• [STUDY MATERIAL]
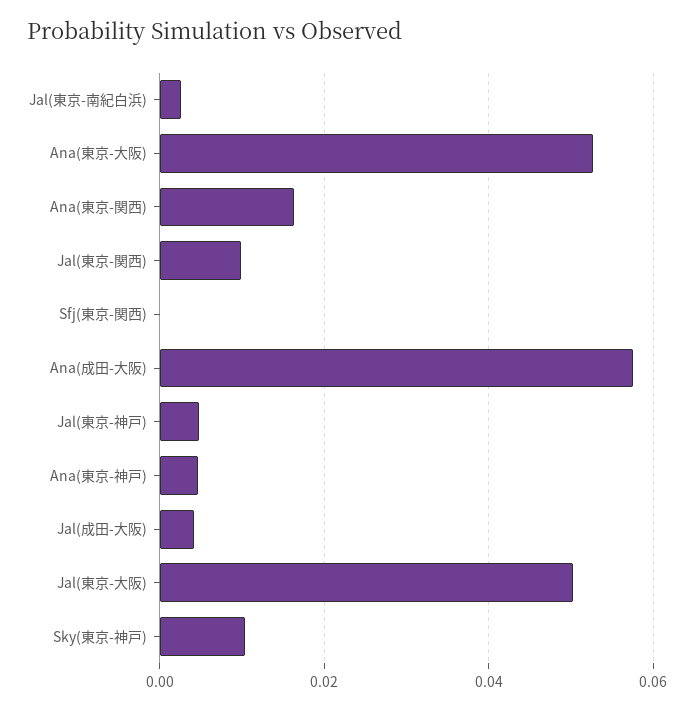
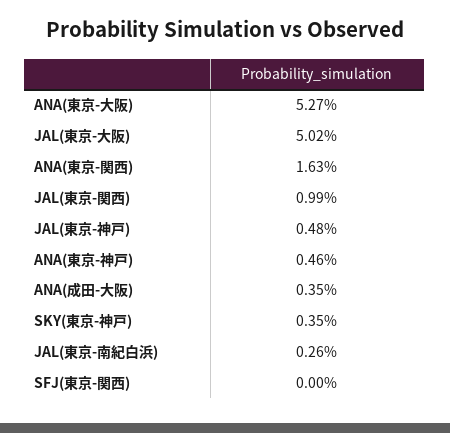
Ana(成田-大阪): 0.058 -> 0.0035
Jal(成田-大阪): 0.004 -> none
Sky(東京-神戸): 0.01 -> 0.0035

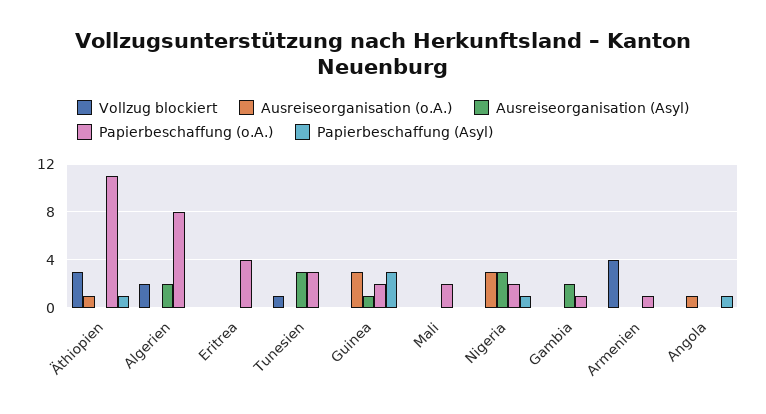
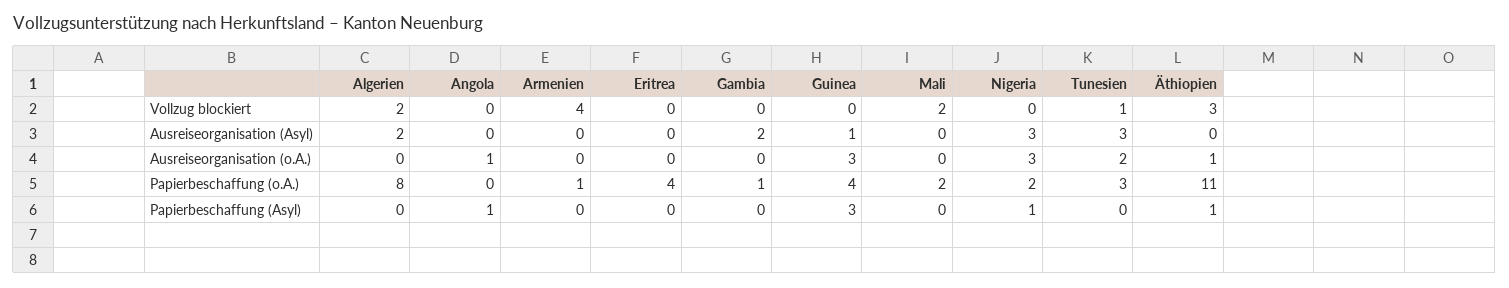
Ausreiseorganisation (o.A.), Tunesien: 0 -> 2
Papierbeschaffung (o.A.), Guinea: 2 -> 4
Vollzug blockiert, Mali: 0 -> 2

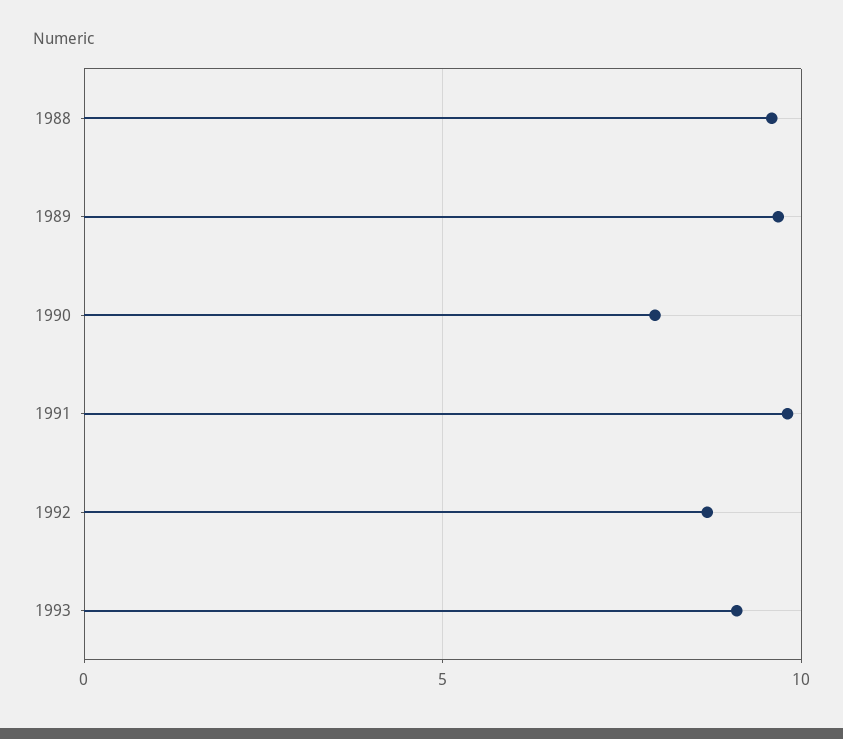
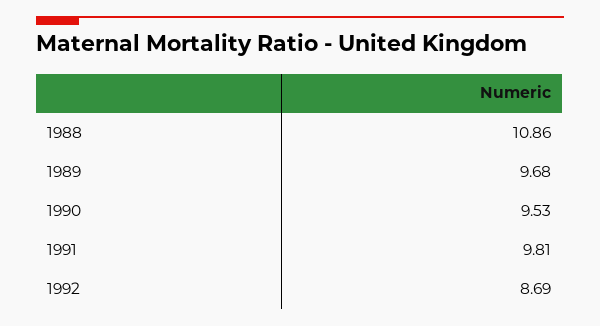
1988: 9.5 -> 10.86
1990: 8 -> 9.53
1993: 9 -> none

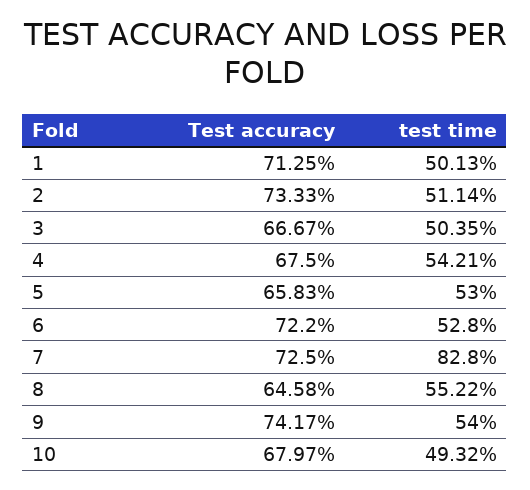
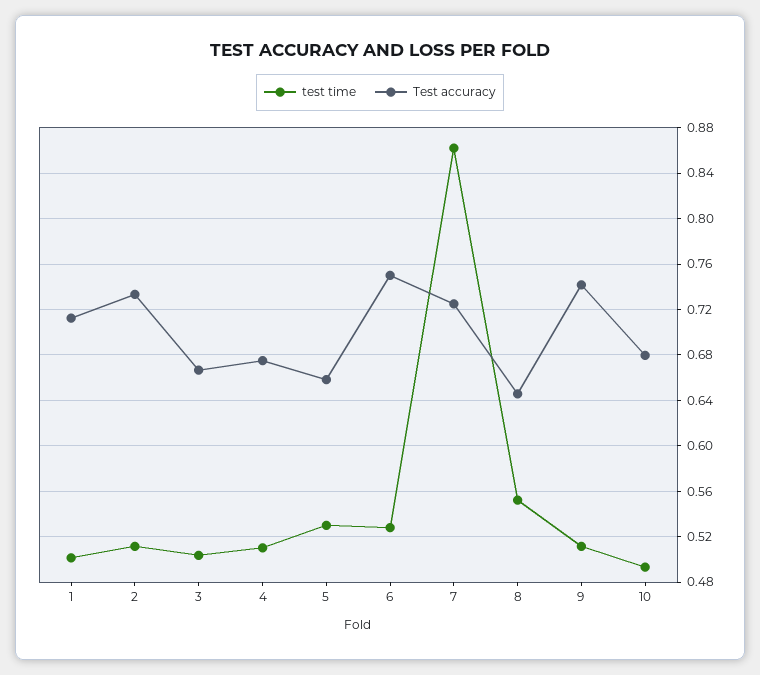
test time, 4: 0.5421 -> 0.51
Test accuracy, 6: 0.722 -> 0.75
test time, 7: 0.828 -> 0.86
test time, 9: 0.54 -> 0.51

• [WORK TO BE COMPLETED] Give every line above again exactly, omitting whatever pictures appear.

• [RESPONSE TO THE EXERCISE]
Ana(成田-大阪): 0.058 -> 0.0035
Jal(成田-大阪): 0.004 -> none
Sky(東京-神戸): 0.01 -> 0.0035

Ausreiseorganisation (o.A.), Tunesien: 0 -> 2
Papierbeschaffung (o.A.), Guinea: 2 -> 4
Vollzug blockiert, Mali: 0 -> 2

1988: 9.5 -> 10.86
1990: 8 -> 9.53
1993: 9 -> none

test time, 4: 0.5421 -> 0.51
Test accuracy, 6: 0.722 -> 0.75
test time, 7: 0.828 -> 0.86
test time, 9: 0.54 -> 0.51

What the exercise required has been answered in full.